**Task directions**
Please set down, exactly, the line with "onze core-business te" and all lines that follow it through the end of the records below.

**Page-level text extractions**
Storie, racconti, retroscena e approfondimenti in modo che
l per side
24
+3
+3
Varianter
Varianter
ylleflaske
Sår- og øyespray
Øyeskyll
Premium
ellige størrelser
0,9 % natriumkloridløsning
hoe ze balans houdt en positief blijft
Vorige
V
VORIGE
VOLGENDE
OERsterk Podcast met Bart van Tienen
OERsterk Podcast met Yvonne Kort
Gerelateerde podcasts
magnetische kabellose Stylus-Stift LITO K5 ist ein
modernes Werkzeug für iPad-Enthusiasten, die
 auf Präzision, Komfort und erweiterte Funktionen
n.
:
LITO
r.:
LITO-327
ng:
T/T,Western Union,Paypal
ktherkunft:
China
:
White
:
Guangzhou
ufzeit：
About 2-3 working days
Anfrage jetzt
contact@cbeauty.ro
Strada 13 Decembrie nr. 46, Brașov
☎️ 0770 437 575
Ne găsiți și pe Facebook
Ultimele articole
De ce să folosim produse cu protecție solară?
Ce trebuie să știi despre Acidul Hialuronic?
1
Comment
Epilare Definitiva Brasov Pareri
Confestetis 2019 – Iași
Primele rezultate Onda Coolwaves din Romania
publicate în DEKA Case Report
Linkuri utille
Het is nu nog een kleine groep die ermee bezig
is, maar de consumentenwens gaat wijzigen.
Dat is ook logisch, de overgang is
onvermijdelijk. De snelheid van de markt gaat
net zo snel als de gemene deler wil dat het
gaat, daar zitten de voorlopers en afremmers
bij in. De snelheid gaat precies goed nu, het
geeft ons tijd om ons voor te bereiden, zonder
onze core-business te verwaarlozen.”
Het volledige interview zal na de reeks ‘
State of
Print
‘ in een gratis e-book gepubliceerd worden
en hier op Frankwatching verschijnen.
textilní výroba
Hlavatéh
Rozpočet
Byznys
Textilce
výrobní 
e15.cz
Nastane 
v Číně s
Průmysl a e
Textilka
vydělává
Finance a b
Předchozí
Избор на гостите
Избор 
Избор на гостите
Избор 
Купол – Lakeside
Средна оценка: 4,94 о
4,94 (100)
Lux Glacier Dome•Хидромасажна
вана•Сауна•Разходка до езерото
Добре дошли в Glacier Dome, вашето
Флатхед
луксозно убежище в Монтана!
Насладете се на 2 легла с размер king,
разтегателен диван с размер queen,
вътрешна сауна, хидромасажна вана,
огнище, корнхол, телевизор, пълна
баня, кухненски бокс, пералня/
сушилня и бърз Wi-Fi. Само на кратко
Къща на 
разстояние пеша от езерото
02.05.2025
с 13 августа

**Solution**
onze core-business te verwaarlozen.”
Het volledige interview zal na de reeks ‘
State of
Print
‘ in een gratis e-book gepubliceerd worden
en hier op Frankwatching verschijnen.
textilní výroba
Hlavatéh
Rozpočet
Byznys
Textilce
výrobní 
e15.cz
Nastane 
v Číně s
Průmysl a e
Textilka
vydělává
Finance a b
Předchozí
Избор на гостите
Избор 
Избор на гостите
Избор 
Купол – Lakeside
Средна оценка: 4,94 о
4,94 (100)
Lux Glacier Dome•Хидромасажна
вана•Сауна•Разходка до езерото
Добре дошли в Glacier Dome, вашето
Флатхед
луксозно убежище в Монтана!
Насладете се на 2 легла с размер king,
разтегателен диван с размер queen,
вътрешна сауна, хидромасажна вана,
огнище, корнхол, телевизор, пълна
баня, кухненски бокс, пералня/
сушилня и бърз Wi-Fi. Само на кратко
Къща на 
разстояние пеша от езерото
02.05.2025
с 13 августа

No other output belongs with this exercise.